■ **Trecho do texto**
----
Por: Diario de Pernambuco

Publicado em: 07/12/2017 07:16 Atualizado em:

Não pode deixar de causar surpresa o fato de um reitor, dois ex-reitores, uma vice-reitora e duas ex-vice-reitoras de uma universidade tradicional serem alvos de um mandato de condução coercitiva - aquele instrumento pelo qual o suspeito é levado pela polícia para depor.
Aconteceu ontem em Belo Horizonte (MG), com os seis sendo levados para a sede da Polícia Federal. Todos são ligados à Universidade Federal de Minas Gerais (UFMG). O reitor chama-se Jaime Arturo Ramires, e a vice-reitora, Sandra Regina Goulart Almeida. A condução coercitiva deles ocorreu no âmbito da Operação Equilibrista, deflagrada pela PF, com apoio da Controladoria-Geral da União (CGU) e do Tribunal de Contas da União (TCU), para investigar suposto desvio de cerca de R$ 3,8 milhões nas obras do Memorial da Anistia Política do Brasil.
Segundo a CGU, além do desvio teriam ocorrido irregularidades na execução e na prestação de contas do empreendimento, tais como falsificação de documentos, gastos não relacionados ao objeto da obra, pagamento de estágio a pessoas sem vínculo estudantil e desvio de valores para outras contas estranhas ao projeto.
Funcionários da UFMG foram para a frente do prédio da PF, protestar. Entidades do mundo político e acadêmico e a Comissão Estadual de Verdade de Minas Gerais também se posicionaram contra a ação. Em um tom duro, a Comissão da Verdade afirma em nota que “recebeu com surpresa e indignação a notícia da realização da operação da Polícia Federal, ironicamente intitulada Esperança Equilibrista”. Afirma que “há um evidente ataque de setores conservadores e autoritários contra a universidade brasileira e tudo o que essas instituições representam para o Brasil”. Sobre as obras do Memorial, destaca que a construção “é um complexo projeto arquitetônico e de engenharia que envolve a reforma de prédios antigos e a construção de novos equipamentos em terreno com problemas estruturais. Portanto, o devido acompanhamento dessa obra, paralisada a fórceps pelo atual governo federal, não deveria ser objeto de ação policial e sim, de adequações financeiras, técnicas e administrativas”.
O episódio de ontem evoca o ocorrido com o reitor da Universidade Federal de Santa Catarina (UFSC), Luiz Carlos Cancellier de Olivo, que cometeu suicídio em outubro passado, um mês depois de ter sido preso em uma operação da PF,  como suspeito de participação em desvios que teriam ocorrido em programa da instituição.
Sem entrar no mérito da questão, que terá seu devido desdobramento na Justiça, reafirmamos aqui nosso posicionamento em relação a fatos semelhantes: é fundamental que as apurações de malfeitos continuem e que não haja tréguas no combate à corrupção. Mas isso deve ocorrer com base em investigações consistentes e sem transformar as operações em espetáculos midiáticos. A falta de sobriedade e o estardalhaço não ajudam a busca da verdade nem a punição de culpados. Ao contrário, lança desconfiança sobre a ação empreendida e corre o risco de, em vez de chegar aos verdadeiros responsáveis, vitimar inocentes.
----
■ **Itens fornecidos**
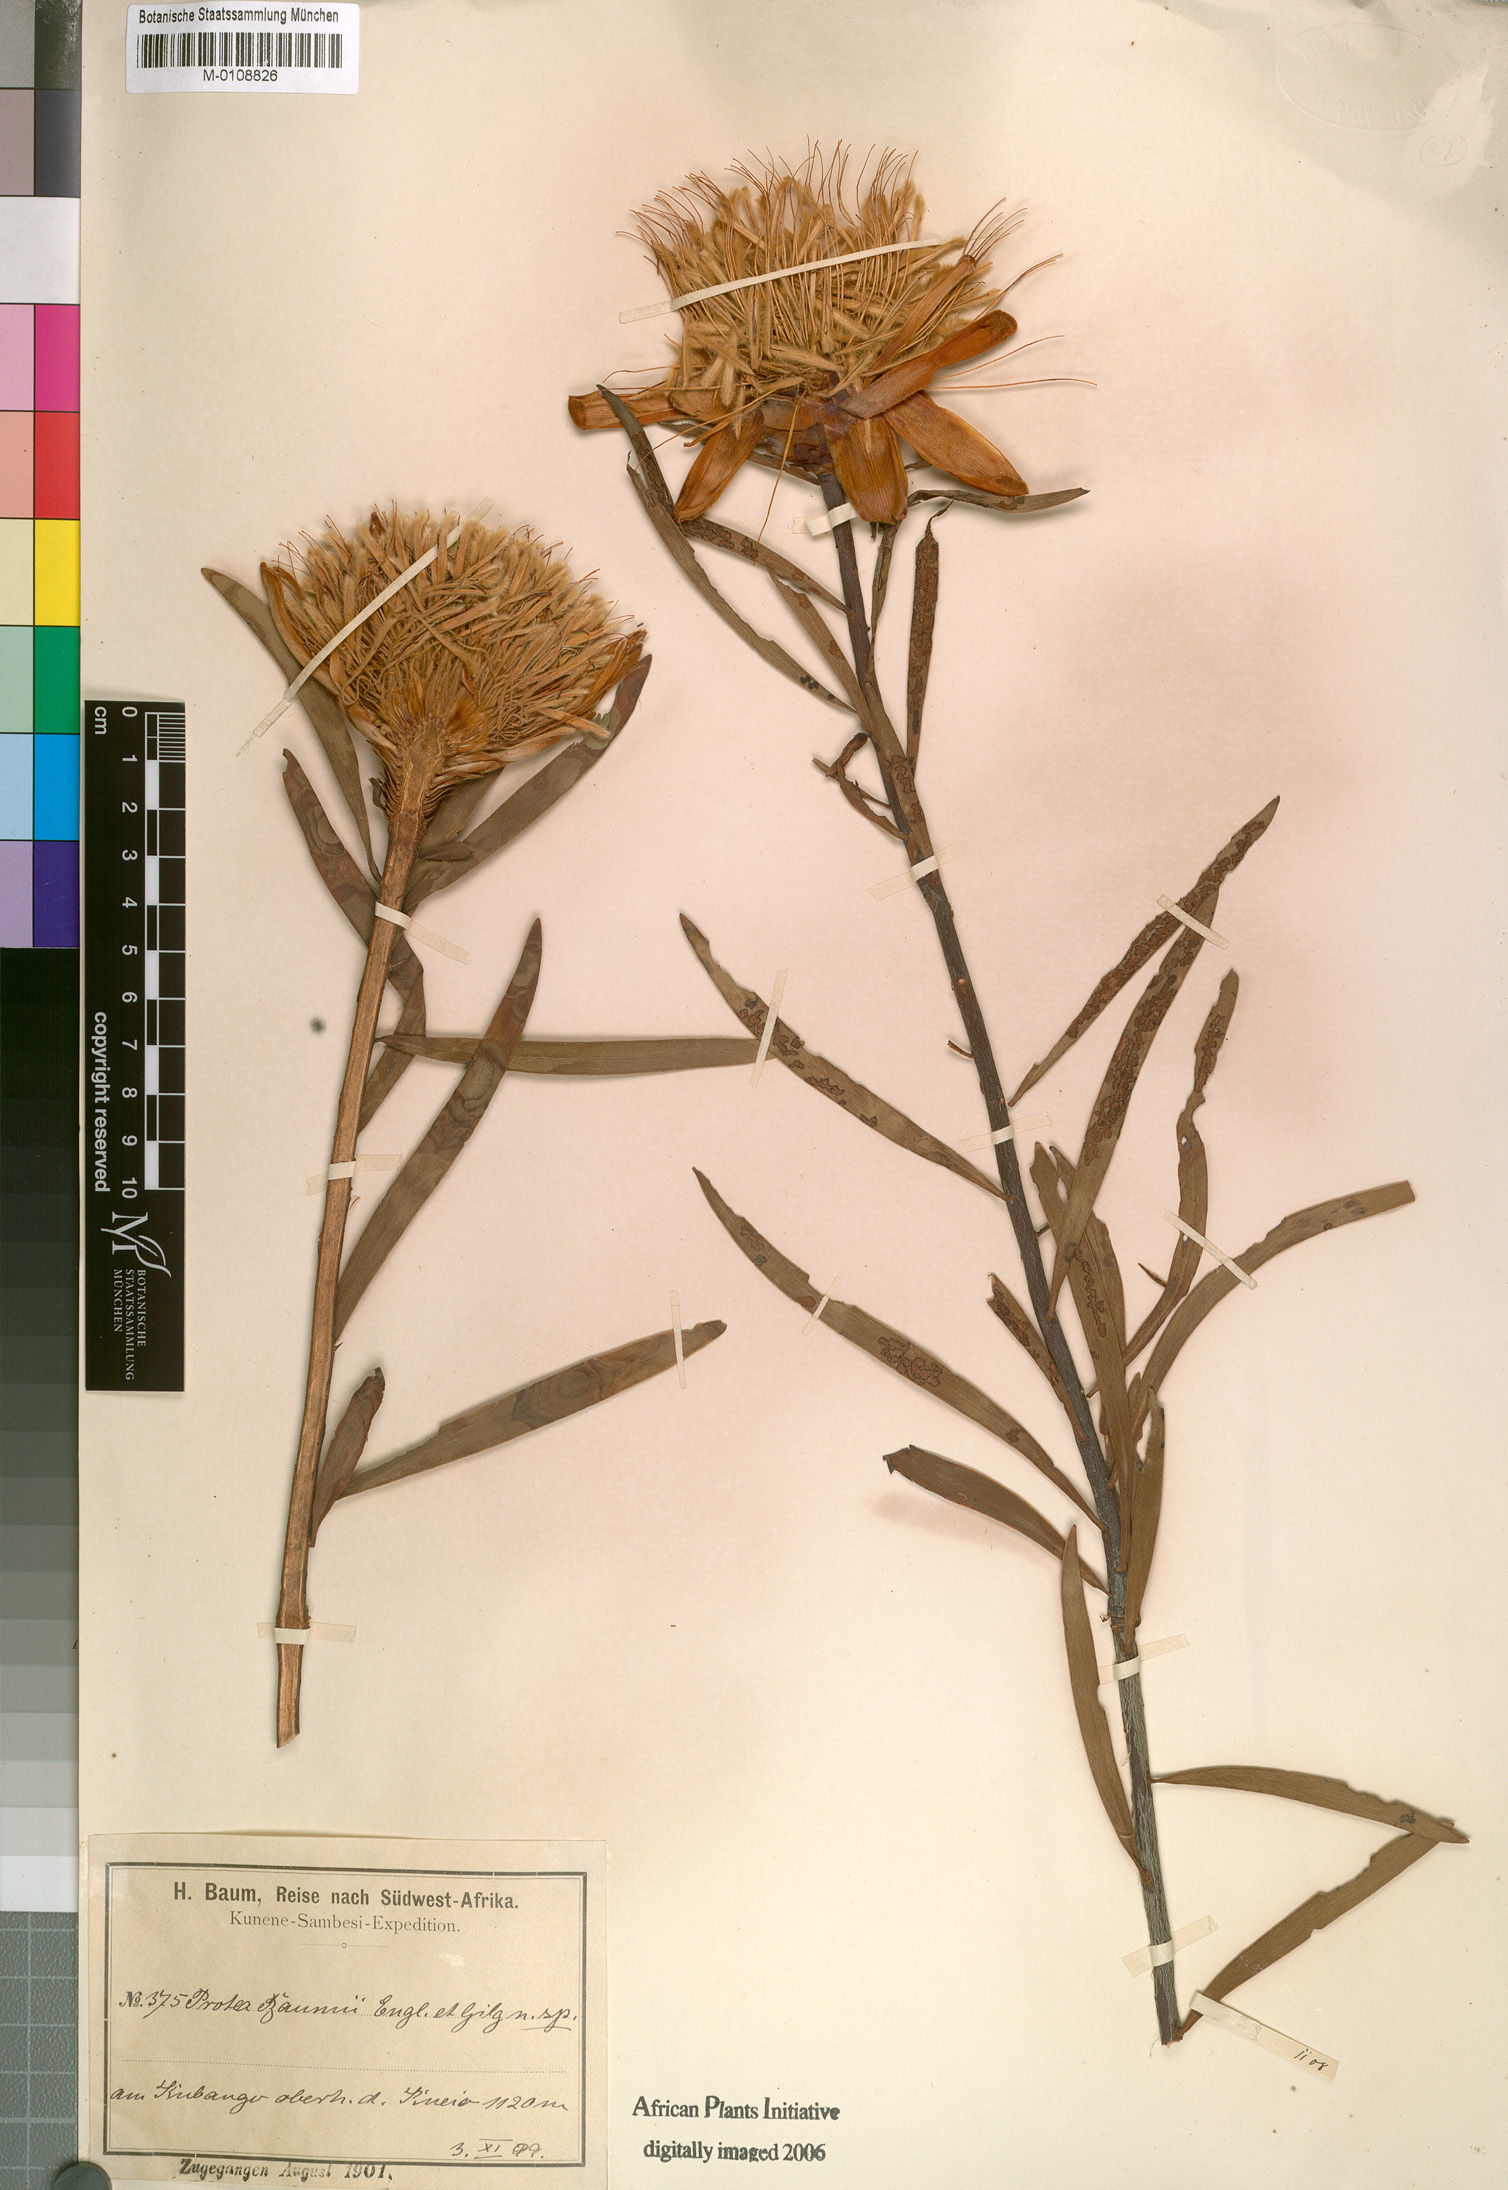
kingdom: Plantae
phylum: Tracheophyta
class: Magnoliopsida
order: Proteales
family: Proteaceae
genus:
----
■ **Instrução A**
Extraia do texto sobre a condução coercitiva na UFMG o trecho que começa em "Publicado em: 07/12/2017" e vai até "polícia para depor.".
■ **Instrução B**
Responda com base no texto sobre a condução coercitiva na UFMG:
(i) Qual é o valor aproximado do suposto desvio investigado nas obras do Memorial da Anistia Política do Brasil?
(ii) Para onde os seis alvos da condução coercitiva foram levados?
(iii) Em que mês o reitor da UFSC, Luiz Carlos Cancellier de Olivo, cometeu suicídio?
Os itens formam um material à parte, independente do texto.

■ **Resposta A**
Publicado em: 07/12/2017 07:16 Atualizado em:

Não pode deixar de causar surpresa o fato de um reitor, dois ex-reitores, uma vice-reitora e duas ex-vice-reitoras de uma universidade tradicional serem alvos de um mandato de condução coercitiva - aquele instrumento pelo qual o suspeito é levado pela polícia para depor.

■ **Resposta B**
(i) Cerca de R$ 3,8 milhões.
(ii) Para a sede da Polícia Federal, em Belo Horizonte.
(iii) Em outubro.